Similarly, two subdomains of the same parent domain can be hosted on the same application gateway deployment. Examples of using subdomains could include http://blog.contoso.com and http://app.contoso.com hosted on a single application gateway deployment.


Redirection

A common scenario for many web applications is to support automatic HTTP to HTTPS redirection to ensure all communication between an application and its users occurs over an encrypted path.

In the past, you may have used techniques such as creating a dedicated pool whose sole purpose is to redirect requests it receives on HTTP to HTTPS. Application gateway supports the ability to redirect traffic on the Application Gateway. This simplifies application configuration, optimizes the resource usage, and supports new redirection scenarios, including global and path-based redirection. Application Gateway redirection support is not limited to HTTP to HTTPS redirection alone. This is a generic redirection mechanism, so you can redirect from and to any port you define using rules. It also supports redirection to an external site as well.

Application Gateway redirection support offers the following capabilities:

  • Global redirection from one port to another port on the Gateway. This enables HTTP to HTTPS redirection on a site.
  • Path-based redirection. This type of redirection enables HTTP to HTTPS redirection only on a specific site area, for example a shopping cart area denoted by /cart/*.
  • Redirect to an external site.

Session affinity

The cookie-based session affinity feature is useful when you want to keep a user session on the same server. By using gateway-managed cookies, the Application Gateway can direct subsequent traffic from a user session to the same server for processing. This is important in cases where session state is saved locally on the server for a user session.


Websocket and HTTP/2 traffic

Application Gateway provides native support for the WebSocket and HTTP/2 protocols. There's no user-configurable setting to selectively enable or disable WebSocket support. HTTP/2 support can be enabled using Azure PowerShell.

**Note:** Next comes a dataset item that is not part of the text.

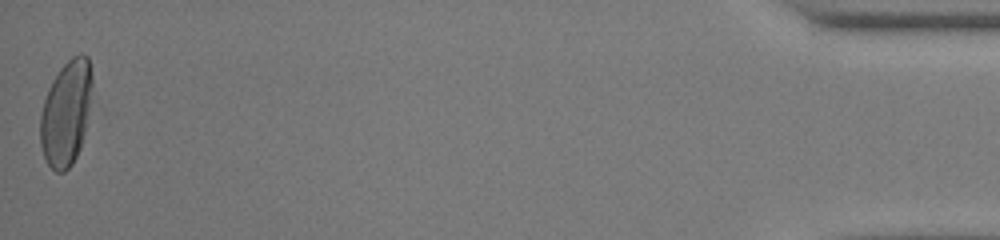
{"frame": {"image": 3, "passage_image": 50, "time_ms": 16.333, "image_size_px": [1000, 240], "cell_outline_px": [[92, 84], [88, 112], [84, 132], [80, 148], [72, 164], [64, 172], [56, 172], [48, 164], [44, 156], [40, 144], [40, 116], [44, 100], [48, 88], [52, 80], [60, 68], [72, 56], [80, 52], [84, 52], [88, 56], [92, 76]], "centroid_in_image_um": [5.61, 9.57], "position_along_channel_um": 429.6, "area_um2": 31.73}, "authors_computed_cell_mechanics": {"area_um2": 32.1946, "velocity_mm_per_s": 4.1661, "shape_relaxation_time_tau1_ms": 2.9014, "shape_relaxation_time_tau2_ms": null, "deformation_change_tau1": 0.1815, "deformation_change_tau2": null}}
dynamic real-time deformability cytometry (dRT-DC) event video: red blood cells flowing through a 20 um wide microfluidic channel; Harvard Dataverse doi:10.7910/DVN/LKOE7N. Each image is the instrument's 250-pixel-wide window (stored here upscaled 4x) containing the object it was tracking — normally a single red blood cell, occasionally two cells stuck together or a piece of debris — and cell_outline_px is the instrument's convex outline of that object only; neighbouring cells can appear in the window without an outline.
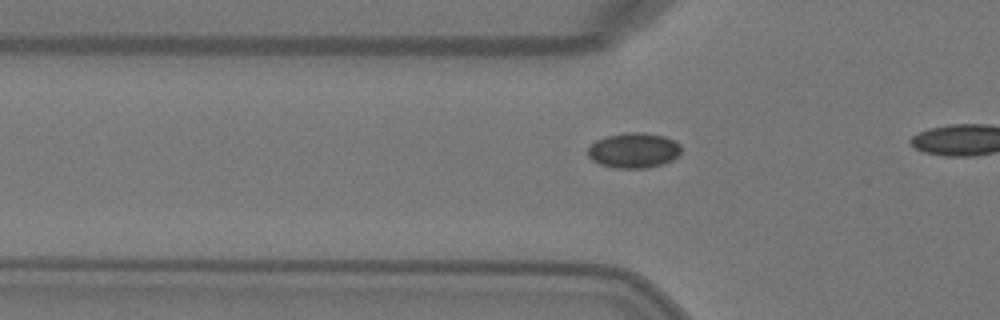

The WebSocket and HTTP/2 protocols enable full duplex communication between a server and a client over a long running TCP connection. This allows for a more interactive communication between the web server and the client, which can be bidirectional without the need for polling as required in HTTP-based implementations. These protocols have low overhead, unlike HTTP, and can reuse the same TCP connection for multiple request/responses resulting in a more efficient utilization of resources. These protocols are designed to work over traditional HTTP ports of 80 and 443.